● **FRAGMENTO DEL TEXTO**:
────

Cuáles son los pros y los contras de un préstamo convencional

Escrito por Vicki A. Benge | Traducido por Enrique Pereira Vivas

Un préstamo convencional es aquel que no tiene vínculos gubernamentales como aquellos que se ofrecen con el apoyo del Departamento de Asuntos de Veteranos o por la Autoridad Federal de Vivienda. Existen dos tipos de préstamos convencionales que incluyen un préstamo garantizado, lo que significa que uno tiene un préstamo colateral sin garantía o firma y uno que se basa en la solvencia y la situación financiera del prestatario. Los préstamos garantizados, por lo general, se ofrecen a tasas de interés más bajas que los préstamos sin garantía. En cuanto a los préstamos convencionales, el término se aplica a los préstamos hipotecarios y tienen pros y contras.

────

● **LISTADO FACILITADO**:
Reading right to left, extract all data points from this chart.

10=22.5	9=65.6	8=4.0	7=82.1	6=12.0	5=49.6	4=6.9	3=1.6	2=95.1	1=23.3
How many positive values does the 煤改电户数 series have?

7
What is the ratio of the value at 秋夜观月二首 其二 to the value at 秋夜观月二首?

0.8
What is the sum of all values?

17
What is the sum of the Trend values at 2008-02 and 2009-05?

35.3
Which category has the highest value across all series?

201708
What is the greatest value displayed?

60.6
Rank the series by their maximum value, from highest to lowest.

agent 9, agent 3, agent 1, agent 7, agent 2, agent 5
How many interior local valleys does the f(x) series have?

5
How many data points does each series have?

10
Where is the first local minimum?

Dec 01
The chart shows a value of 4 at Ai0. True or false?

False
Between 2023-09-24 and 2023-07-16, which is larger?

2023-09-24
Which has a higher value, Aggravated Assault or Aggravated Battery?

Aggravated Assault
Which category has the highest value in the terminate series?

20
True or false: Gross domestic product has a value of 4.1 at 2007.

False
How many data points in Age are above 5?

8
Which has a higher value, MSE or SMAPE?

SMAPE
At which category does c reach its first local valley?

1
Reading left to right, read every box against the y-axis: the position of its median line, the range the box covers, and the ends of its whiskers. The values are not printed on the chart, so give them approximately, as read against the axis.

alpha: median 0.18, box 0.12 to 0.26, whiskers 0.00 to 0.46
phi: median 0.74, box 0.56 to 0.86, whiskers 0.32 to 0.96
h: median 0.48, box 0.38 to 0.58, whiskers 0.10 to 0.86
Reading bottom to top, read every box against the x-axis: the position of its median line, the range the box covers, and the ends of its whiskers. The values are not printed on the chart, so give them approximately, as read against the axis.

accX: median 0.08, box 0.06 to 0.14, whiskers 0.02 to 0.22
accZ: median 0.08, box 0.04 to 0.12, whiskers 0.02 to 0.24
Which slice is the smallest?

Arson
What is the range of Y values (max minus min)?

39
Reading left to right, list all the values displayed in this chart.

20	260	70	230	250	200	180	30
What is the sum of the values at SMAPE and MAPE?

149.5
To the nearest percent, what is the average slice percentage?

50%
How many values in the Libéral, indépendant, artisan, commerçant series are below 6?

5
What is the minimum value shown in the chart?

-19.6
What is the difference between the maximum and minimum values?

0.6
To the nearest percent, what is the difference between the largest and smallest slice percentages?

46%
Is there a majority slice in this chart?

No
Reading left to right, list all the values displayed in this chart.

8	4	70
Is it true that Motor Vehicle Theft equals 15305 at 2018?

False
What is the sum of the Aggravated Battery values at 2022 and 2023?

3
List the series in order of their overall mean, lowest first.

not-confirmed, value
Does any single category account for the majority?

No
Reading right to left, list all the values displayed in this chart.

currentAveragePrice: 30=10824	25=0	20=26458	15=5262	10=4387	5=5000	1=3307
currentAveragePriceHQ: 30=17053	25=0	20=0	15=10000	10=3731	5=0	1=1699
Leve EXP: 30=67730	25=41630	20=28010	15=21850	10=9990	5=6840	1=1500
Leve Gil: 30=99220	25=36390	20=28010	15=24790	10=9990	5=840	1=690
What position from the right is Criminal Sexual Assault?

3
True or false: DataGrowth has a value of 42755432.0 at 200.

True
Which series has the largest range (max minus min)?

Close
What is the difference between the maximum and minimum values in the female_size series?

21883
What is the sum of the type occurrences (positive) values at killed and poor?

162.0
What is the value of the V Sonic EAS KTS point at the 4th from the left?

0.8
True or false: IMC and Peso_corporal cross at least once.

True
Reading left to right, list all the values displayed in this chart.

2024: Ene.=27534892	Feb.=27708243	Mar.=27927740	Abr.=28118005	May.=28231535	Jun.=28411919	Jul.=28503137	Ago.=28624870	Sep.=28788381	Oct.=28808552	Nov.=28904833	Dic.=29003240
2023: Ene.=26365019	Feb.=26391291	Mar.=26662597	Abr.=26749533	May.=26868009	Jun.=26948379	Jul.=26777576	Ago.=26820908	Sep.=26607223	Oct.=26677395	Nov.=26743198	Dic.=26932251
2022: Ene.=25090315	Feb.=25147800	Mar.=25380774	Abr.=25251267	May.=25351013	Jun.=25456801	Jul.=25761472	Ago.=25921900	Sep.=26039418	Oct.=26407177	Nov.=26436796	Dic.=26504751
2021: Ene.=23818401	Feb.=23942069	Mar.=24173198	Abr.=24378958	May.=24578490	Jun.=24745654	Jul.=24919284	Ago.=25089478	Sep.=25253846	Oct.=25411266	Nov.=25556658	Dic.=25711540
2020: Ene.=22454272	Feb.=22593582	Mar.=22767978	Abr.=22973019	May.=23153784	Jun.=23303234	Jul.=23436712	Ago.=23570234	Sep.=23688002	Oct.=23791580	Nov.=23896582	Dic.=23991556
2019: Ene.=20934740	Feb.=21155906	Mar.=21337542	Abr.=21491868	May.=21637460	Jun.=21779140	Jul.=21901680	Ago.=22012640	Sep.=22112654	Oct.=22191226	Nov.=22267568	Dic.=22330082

────

● **QUÉ HACER**: Según el fragmento sobre los préstamos convencionales, ¿qué préstamos se ofrecen, por lo general, a tasas de interés más bajas que los préstamos sin garantía?

● **SOLUCIÓN**: Los préstamos garantizados.